The Safety of Oseltamivir in Patients with Influenza: Analysis of Healthcare Claims Data from Six Influenza Seasons

William A. Blumentals, PhD; Xue Song, PhD

Disclosures

October 30, 2007

Abstract

Context: Recently, neuropsychiatric events associated with oseltamivir treatment have been reported, mainly in pediatric patients in Japan.
Objective: To explore the influence of oseltamivir treatment on central nervous system (CNS)-related and neuropsychiatric events in adults, children, and adolescents with influenza.
Design: A retrospective cohort study using propensity-matched data for 6 influenza seasons (2000-2006).
Setting: Claims data were obtained from the Thomson Healthcare MarketScan Research Database.
Patients: Patients of all ages and in subgroups aged 12 years or younger, 13-17 years, and 18-49 years diagnosed with influenza.
Main Outcome Measures: Claims for CNS and neuropsychiatric events within 14 and 30 days following influenza diagnosis were compared between patients prescribed oseltamivir and those not prescribed antiviral treatment.
Results: Data for 40,704 patients prescribed oseltamivir (9599 aged 12 years or younger; 4615, 13-17 years; and 16,910, 18-49 years) and 40,704 matched controls (9599 aged 12 years or younger; 4621, 13-17 years; and 16,898, 18-49 years) were analyzed.
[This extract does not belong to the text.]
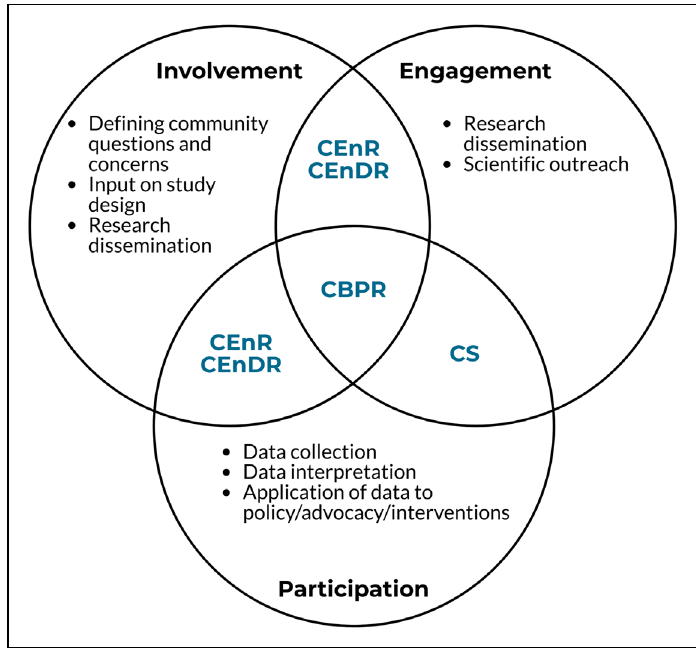
Figure 1 Venn diagram of intersections between citizen science (CS), community-engaged research (CEnR), community-engaged disaster research (CEnDR), and community-based participatory research (CBPR) aligned with elements of engagement, involvement, and participation, as described by Wooley et al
None of the CNS-related and neuropsychiatric events was more likely to occur in patients prescribed oseltamivir. Overall, CNS-related or neuropsychiatric events (odds ratio [OR] 0.76; 95% confidence intervals [CI]: 0.68, 0.84), psychiatric events (OR 0.82; 95% CI: 0.70, 0.96), and disturbances of consciousness (OR 0.61; 95% CI: 0.48, 0.76) within 14 days after influenza diagnosis were all less likely in patients given oseltamivir. Findings were similar within the 30-day post-index time window and across all age groups.
Conclusions: No increase in CNS-related and neuropsychiatric events was observed in adults, children, or adolescents with influenza who were prescribed oseltamivir in this study.